El gobierno dejó casi sin fondos al fondo fiduciario que beneficia a las organizaciones sociales

El Gobierno modificó la distribución de los fondos que se recaudan a través del Impuesto PAIS y determinó un recorte casi total en la partida destinada al Fondo de Integración Socio Urbana (FISU), que es administrado por movimientos sociales.

Según el decreto 193/2024, publicado este lunes en el Boletín Oficial, la asignación específica del 30% establecida en la Ley Nº 27.541 de Solidaridad Social y Reactivación Productiva en el Marco de la Emergencia Pública será distribuida, de ahora en más, de la siguiente manera:
— Al Fondo de Integración Socio Urbana (FISU), creado por decreto en diciembre de 2019 para el financiamiento de obras de vivienda social: 1%.
— A obras de infraestructura económica: 94%.
— Al fomento del turismo nacional: 5%.

El Impuesto PAIS fue creado por aquella ley, que estableció que lo recaudado -en base a operaciones de compra de moneda extranjera- sería distribuido por el Poder Ejecutivo conforme a distintas prioridades.

Pero ahora el Gobierno consideró que «corresponde efectuar modificaciones en torno a los porcentajes de distribución que les corresponden a determinados organismos».

En 2020 y por decreto, el ex presidente Alberto Fernández estableció que de lo recaudado por ese impuesto, el 65% iría a obras de infraestructura económica, el 30% al FISU y el 5% restante al turismo.

Ahora, del 9% del total recaudado que percibían los movimientos sociales, recibirán desde este lunes apenas 0,3%.

El FISU, que en la actualidad es administrado por el Ministerio de Capital Humano, tiene por objetivo financiar proyectos de integración socio urbana para barrios inscriptos en el Registro Nacional de Barrios Populares para crear lotes con servicios.

Durante 2023, el monto que se destinó a ese fondo fue de casi $6.000 millones.

Los movimientos sociales beneficiados por los recursos están nucleados en la Unión Trabajadores de la Economía Popular (UTEP), cuyos máximos referentes son Juan Grabois, Emilio Pérsico y Daniel Menéndez.

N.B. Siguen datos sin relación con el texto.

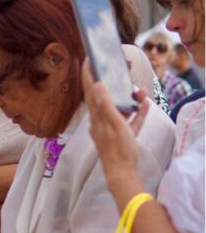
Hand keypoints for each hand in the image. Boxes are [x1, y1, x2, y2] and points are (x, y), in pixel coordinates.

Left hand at [82, 63, 148, 207]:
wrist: (122, 174)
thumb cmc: (116, 149)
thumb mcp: (113, 124)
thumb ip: (106, 104)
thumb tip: (96, 84)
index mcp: (95, 116)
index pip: (89, 90)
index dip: (87, 74)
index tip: (87, 58)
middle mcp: (100, 120)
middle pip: (104, 96)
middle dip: (110, 83)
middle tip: (117, 70)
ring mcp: (112, 128)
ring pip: (119, 107)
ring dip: (129, 97)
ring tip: (138, 90)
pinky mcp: (123, 136)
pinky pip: (131, 120)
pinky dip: (138, 112)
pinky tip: (145, 103)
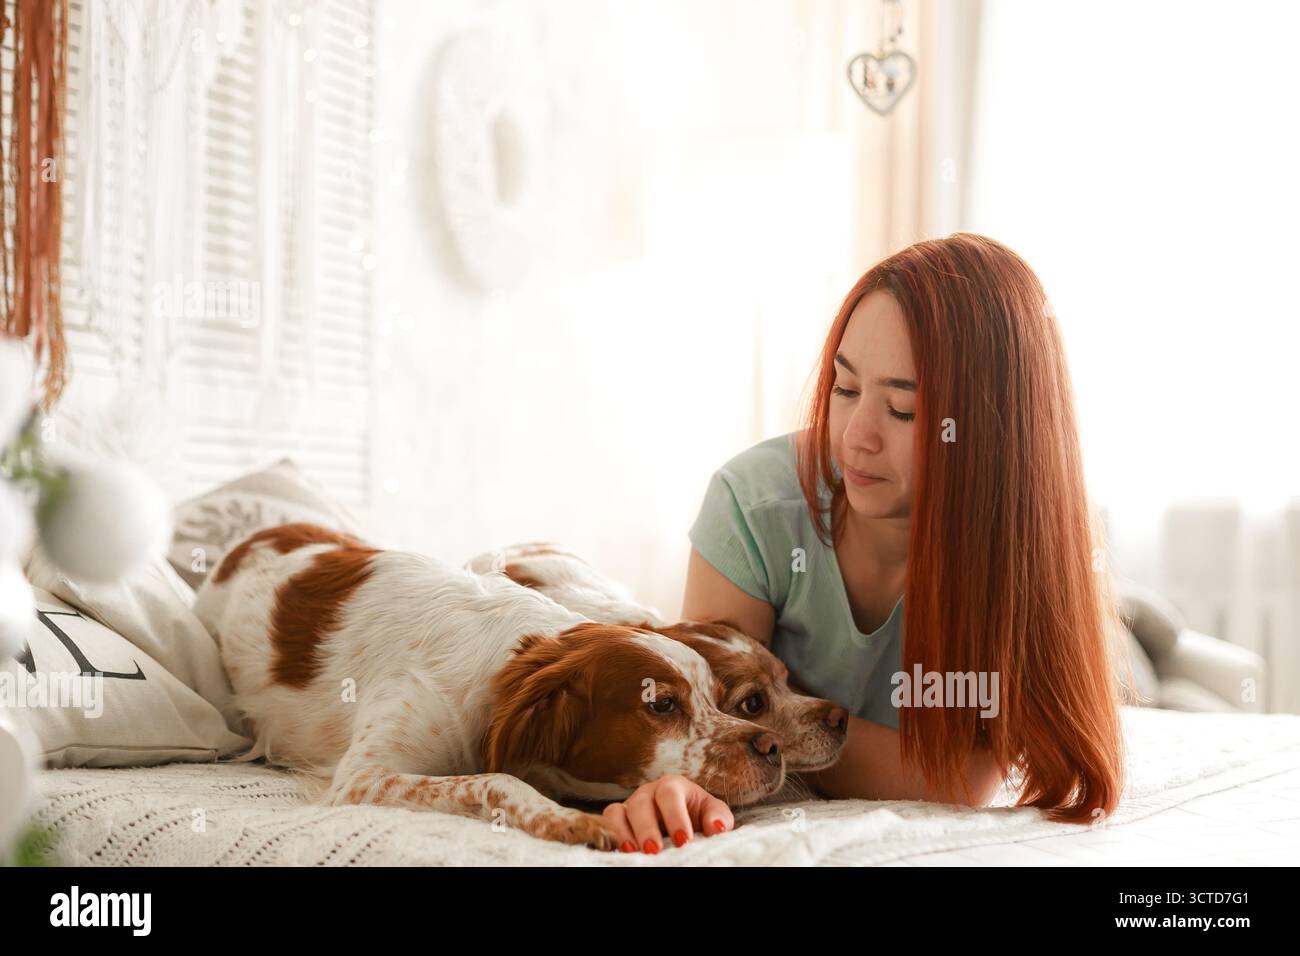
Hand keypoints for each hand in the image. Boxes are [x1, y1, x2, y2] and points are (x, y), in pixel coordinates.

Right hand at [601, 774, 734, 853]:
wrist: (683, 820)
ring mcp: (630, 805)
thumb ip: (718, 817)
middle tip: (654, 850)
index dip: (675, 816)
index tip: (683, 840)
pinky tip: (621, 852)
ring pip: (618, 812)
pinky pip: (606, 823)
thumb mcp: (712, 813)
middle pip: (641, 803)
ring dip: (623, 833)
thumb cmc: (697, 815)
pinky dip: (610, 836)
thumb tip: (717, 827)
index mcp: (673, 786)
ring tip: (632, 852)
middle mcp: (648, 792)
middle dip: (646, 827)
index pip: (670, 794)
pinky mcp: (618, 820)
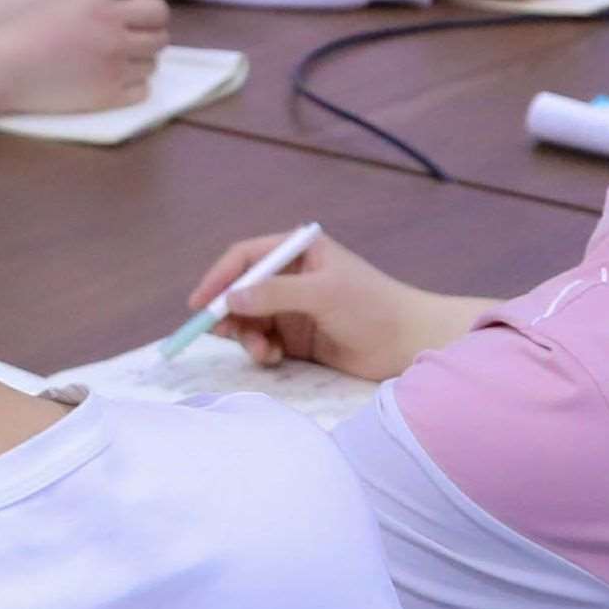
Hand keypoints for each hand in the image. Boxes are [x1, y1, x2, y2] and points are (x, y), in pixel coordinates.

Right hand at [0, 0, 172, 111]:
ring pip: (152, 65)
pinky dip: (133, 87)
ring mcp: (114, 65)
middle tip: (132, 46)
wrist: (4, 65)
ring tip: (117, 65)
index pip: (157, 10)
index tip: (141, 24)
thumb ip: (106, 0)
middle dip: (149, 41)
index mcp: (106, 2)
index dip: (151, 18)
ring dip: (140, 64)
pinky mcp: (108, 95)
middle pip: (160, 38)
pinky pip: (142, 91)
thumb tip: (135, 6)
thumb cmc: (29, 29)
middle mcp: (116, 30)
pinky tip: (113, 83)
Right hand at [185, 232, 489, 386]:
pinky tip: (275, 358)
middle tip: (219, 333)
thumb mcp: (322, 294)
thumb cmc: (372, 307)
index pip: (246, 257)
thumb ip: (275, 294)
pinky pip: (264, 340)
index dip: (219, 277)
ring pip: (249, 319)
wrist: (408, 343)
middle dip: (229, 312)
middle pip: (241, 290)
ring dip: (247, 336)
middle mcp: (292, 276)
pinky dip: (262, 350)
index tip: (199, 303)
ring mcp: (293, 308)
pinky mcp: (298, 337)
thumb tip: (230, 299)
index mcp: (299, 251)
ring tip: (262, 351)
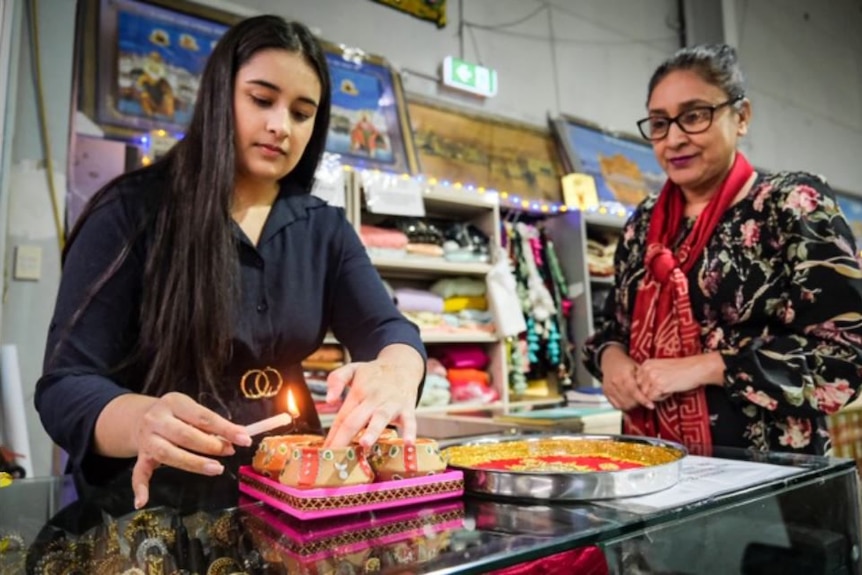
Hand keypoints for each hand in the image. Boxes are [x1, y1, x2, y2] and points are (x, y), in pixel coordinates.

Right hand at [130, 392, 251, 508]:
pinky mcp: (140, 457)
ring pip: (168, 454)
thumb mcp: (191, 410)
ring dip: (194, 463)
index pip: (203, 417)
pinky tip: (143, 501)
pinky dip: (140, 488)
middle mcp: (157, 420)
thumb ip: (212, 424)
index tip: (244, 439)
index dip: (225, 429)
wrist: (139, 417)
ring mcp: (146, 439)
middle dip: (211, 446)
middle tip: (229, 452)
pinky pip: (138, 473)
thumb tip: (240, 436)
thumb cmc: (176, 415)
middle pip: (185, 435)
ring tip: (216, 469)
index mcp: (174, 403)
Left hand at [323, 354, 420, 448]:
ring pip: (380, 418)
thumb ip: (336, 379)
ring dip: (373, 431)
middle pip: (356, 420)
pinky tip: (408, 443)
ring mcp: (391, 404)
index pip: (342, 417)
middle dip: (344, 439)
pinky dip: (410, 431)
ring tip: (364, 443)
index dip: (332, 435)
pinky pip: (410, 421)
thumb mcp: (352, 368)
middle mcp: (373, 398)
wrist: (403, 364)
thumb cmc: (374, 373)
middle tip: (334, 456)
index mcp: (358, 392)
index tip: (324, 453)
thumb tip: (329, 400)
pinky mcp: (408, 408)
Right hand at [600, 344, 653, 410]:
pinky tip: (629, 403)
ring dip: (632, 406)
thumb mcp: (637, 367)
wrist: (611, 360)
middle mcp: (615, 383)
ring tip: (637, 402)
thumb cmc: (626, 364)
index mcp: (624, 375)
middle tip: (644, 401)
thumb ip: (644, 379)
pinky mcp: (606, 392)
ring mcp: (609, 388)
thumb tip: (653, 391)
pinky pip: (616, 405)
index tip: (651, 406)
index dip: (643, 400)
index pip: (634, 392)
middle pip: (629, 400)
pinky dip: (623, 407)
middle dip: (639, 404)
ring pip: (623, 405)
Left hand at [636, 353, 724, 402]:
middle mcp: (647, 369)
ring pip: (645, 394)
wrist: (696, 368)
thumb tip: (641, 387)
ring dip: (656, 395)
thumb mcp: (661, 367)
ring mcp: (652, 377)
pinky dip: (661, 398)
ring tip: (667, 388)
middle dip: (650, 391)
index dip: (646, 386)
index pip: (637, 380)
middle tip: (663, 387)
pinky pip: (653, 398)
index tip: (656, 385)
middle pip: (640, 388)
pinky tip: (670, 391)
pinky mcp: (659, 385)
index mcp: (647, 363)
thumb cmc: (682, 369)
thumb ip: (650, 374)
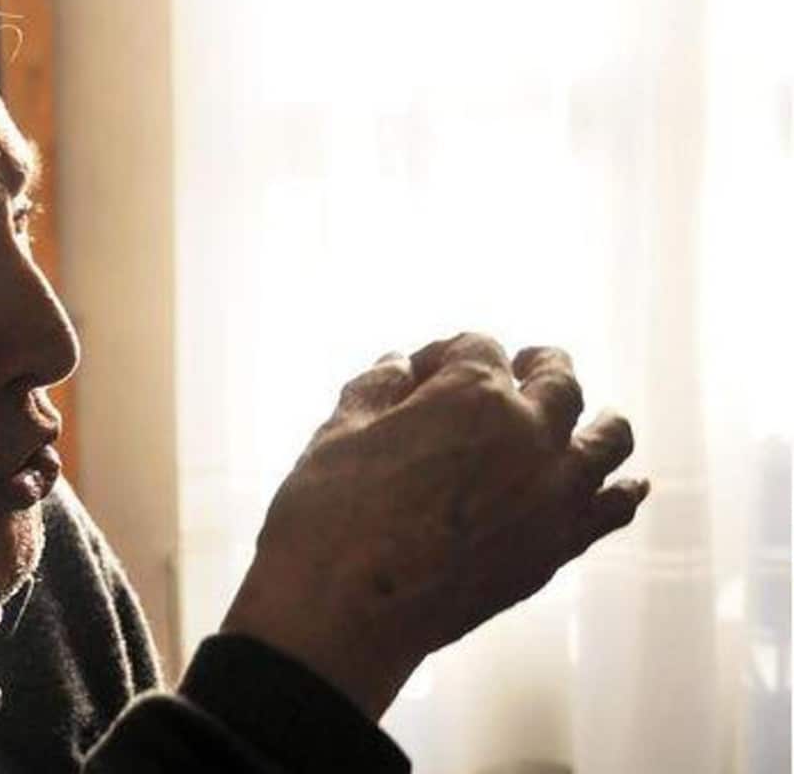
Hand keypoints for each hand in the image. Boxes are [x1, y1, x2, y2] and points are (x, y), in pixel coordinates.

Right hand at [220, 332, 649, 719]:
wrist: (347, 612)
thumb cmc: (330, 515)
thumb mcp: (338, 432)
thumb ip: (377, 388)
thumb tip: (398, 365)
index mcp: (473, 393)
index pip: (477, 346)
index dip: (447, 353)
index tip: (421, 373)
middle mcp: (530, 433)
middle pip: (558, 380)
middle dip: (538, 366)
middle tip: (525, 367)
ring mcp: (553, 493)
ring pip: (609, 438)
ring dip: (598, 420)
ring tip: (594, 417)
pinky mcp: (558, 546)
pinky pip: (612, 510)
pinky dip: (622, 492)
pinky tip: (628, 486)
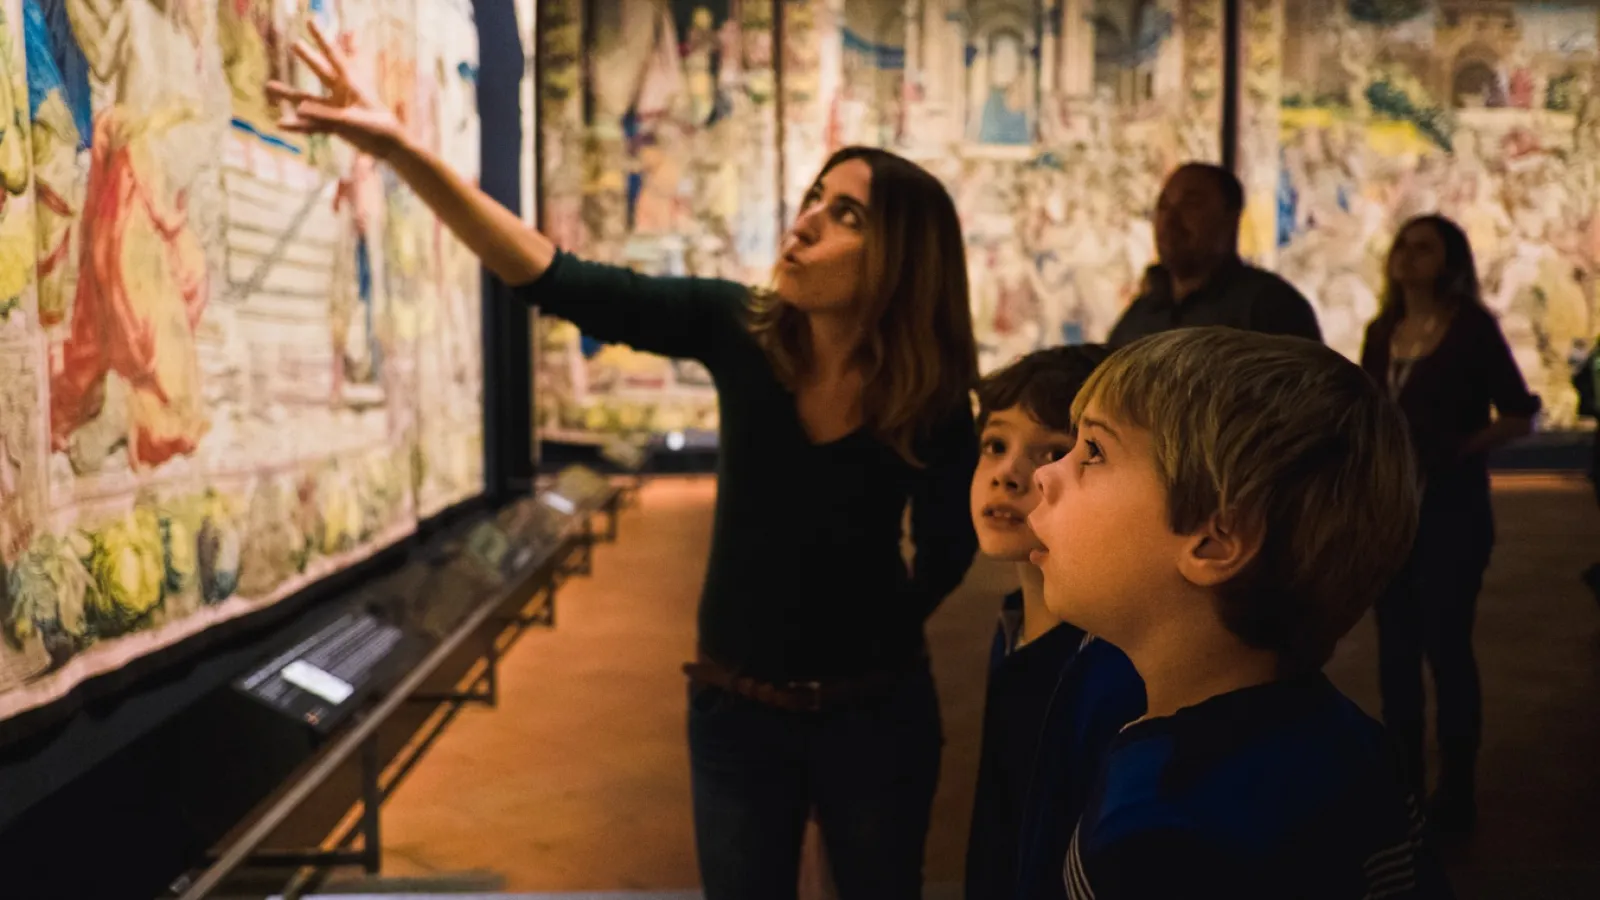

Durante las últimas semanas, el FISU fue el eje de una polémica fomentada desde el Gobierno, quien dio a entender que era una «caja negra» de dirigentes como Grabois.

Sin embargo, el secretario de Integración Socio Urbana, Sebastián Pareja, aseguró que no se hallaron pruebas que justifiquen las acusaciones.

«En el poco tiempo que llevo, he hablado con intendentes de distintos signos políticos y no he encontrado a ninguno quejándose, ni con críticas; es más, si ésta no fue la única Secretaría que funcionó bien durante el gobierno de Alberto Fernández, le pega en el palo. Estoy viendo que hay más de 1.200 obras en ejecución con un presupuesto ejecutado en más del 80%», enfatizó el funcionario.